Are you the user, or are you the product? Does the platform extract value from your labor — your content, your data, your attention — without fair compensation?

23% Weight: 5%
Value Extraction Transparency

Does the company disclose how much revenue it generates from your data and content?

2/10
Creator Compensation

If your content generates revenue, do you get a fair share? Or does the platform keep it all?

3/10
Attention Manipulation

Does the platform use dark patterns, infinite scroll, or addictive design to extract more of your time?

2/10

📋 Key Findings

  • Google does not disclose per-user ad revenue. The average user generates ~$60/year in ad revenue for Google.
  • YouTube shares ad revenue with large creators (55%), but everyday users generating value get nothing.
  • Infinite scroll, autoplay, notification systems all designed to maximize engagement time.

🤝 14th Amendment: Equal Protection

"No State shall... deny to any person within its jurisdiction the equal protection of the laws."

Are the rules the same for everyone?
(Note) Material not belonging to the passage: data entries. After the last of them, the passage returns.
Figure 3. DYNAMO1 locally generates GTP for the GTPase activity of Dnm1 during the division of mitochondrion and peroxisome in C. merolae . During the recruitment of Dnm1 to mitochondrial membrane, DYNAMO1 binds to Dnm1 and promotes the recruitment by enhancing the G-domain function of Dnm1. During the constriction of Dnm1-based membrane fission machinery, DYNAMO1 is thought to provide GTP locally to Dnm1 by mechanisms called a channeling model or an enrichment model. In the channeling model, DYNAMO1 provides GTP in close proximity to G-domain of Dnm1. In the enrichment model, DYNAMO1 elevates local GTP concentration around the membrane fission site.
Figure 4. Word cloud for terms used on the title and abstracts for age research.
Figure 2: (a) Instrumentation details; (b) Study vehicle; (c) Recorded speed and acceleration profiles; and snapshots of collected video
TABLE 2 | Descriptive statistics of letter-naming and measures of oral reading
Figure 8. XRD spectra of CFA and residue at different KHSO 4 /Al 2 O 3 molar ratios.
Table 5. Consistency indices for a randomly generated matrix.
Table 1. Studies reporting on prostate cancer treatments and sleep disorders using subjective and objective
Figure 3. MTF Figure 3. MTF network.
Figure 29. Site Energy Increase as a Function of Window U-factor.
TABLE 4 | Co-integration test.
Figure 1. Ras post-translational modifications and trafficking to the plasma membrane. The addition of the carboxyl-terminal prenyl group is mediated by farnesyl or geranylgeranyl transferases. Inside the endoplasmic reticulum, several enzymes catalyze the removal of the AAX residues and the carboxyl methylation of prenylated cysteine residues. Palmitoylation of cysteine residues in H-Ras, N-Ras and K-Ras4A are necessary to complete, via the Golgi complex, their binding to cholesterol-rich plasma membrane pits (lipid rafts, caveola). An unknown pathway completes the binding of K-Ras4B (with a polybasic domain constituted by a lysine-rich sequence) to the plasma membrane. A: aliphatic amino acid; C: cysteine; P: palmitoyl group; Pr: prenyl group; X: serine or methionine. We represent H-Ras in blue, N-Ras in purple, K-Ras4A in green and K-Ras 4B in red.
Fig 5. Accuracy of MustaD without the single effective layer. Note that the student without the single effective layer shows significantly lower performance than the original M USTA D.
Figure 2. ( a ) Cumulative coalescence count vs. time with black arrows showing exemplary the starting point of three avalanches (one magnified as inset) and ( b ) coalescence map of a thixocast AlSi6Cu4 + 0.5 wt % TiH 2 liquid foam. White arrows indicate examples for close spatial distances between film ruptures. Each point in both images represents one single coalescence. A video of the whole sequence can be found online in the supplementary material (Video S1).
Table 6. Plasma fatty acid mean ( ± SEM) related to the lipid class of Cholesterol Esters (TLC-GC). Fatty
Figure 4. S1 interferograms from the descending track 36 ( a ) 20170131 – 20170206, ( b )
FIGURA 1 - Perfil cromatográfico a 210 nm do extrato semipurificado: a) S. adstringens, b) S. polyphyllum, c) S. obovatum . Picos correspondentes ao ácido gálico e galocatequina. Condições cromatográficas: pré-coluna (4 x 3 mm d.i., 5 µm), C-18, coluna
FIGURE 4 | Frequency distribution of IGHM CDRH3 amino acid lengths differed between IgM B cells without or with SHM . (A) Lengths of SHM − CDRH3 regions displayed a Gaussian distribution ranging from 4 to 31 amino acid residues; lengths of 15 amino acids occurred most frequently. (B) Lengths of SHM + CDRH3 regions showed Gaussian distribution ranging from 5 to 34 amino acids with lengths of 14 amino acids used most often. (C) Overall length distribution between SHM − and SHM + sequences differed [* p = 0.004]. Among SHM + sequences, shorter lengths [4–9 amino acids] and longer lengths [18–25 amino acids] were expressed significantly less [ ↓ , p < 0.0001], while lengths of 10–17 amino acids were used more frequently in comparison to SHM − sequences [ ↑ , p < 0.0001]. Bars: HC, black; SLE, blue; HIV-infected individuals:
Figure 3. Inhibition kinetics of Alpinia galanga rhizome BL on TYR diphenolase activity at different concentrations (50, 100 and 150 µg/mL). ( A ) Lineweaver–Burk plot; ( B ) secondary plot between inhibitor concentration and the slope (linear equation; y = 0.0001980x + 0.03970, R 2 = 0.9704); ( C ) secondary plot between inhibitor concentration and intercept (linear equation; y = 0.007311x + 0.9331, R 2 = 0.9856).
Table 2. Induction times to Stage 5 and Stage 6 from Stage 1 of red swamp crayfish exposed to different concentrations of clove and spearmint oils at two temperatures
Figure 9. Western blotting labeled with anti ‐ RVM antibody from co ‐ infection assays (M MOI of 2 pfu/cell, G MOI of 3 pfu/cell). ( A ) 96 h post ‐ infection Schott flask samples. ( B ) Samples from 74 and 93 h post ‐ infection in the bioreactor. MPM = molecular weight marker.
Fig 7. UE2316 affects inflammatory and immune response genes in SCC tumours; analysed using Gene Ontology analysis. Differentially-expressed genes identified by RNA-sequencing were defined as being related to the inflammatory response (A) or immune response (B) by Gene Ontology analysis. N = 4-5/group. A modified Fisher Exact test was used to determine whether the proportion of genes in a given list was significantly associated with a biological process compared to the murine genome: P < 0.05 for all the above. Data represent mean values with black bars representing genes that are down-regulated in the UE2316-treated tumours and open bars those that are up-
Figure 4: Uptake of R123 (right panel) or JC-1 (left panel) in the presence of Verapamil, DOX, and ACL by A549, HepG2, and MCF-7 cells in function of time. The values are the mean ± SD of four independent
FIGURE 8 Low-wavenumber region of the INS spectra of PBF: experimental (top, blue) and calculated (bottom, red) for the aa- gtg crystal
Or do VIPs get a pass while everyone else gets the algorithm?

43% Weight: 5%
Non-Discriminatory Algorithms

Does the company address algorithmic bias? Are there audits?

4/10
Equal Enforcement

Are rules applied equally regardless of user status, followers, or revenue?

3/10
Accessibility

Is the service equally accessible to people with disabilities?

6/10

📋 Key Findings

  • Published AI fairness research but YouTube algorithm has demonstrated bias in recommendation patterns.
  • Large creators and news organizations reportedly receive different treatment than small accounts.
  • Generally good accessibility across products with screen reader support.

📝 Contract Clause & Article I: Fair Contract Terms

"No State shall... pass any... Law impairing the Obligation of Contracts."

A contract is a two-way street. Can they change everything whenever they want while you're locked in?

35% Weight: 14%
Unilateral Change Provisions

Can they change the deal at any time without your explicit consent?

2/10
Notification of Changes

When terms change, are you clearly notified with a summary of what changed?

4/10
Right to Reject & Exit

If you disagree with new terms, can you leave with your data? Or is it "agree or lose everything"?

3/10
Readability

Is it written in plain language a normal person can understand? Or 10,000 words of legalese?

5/10

📋 Key Findings

  • "We may modify these terms... If you do not agree, you should discontinue your use."
  • Email notifications for major changes, but minor changes can go unnoticed. No summary of what changed.
  • Disagreeing with terms means losing Gmail, Drive, Photos. Exit cost is enormous.
  • ToS is relatively readable compared to others, but dense legal language across multiple linked documents.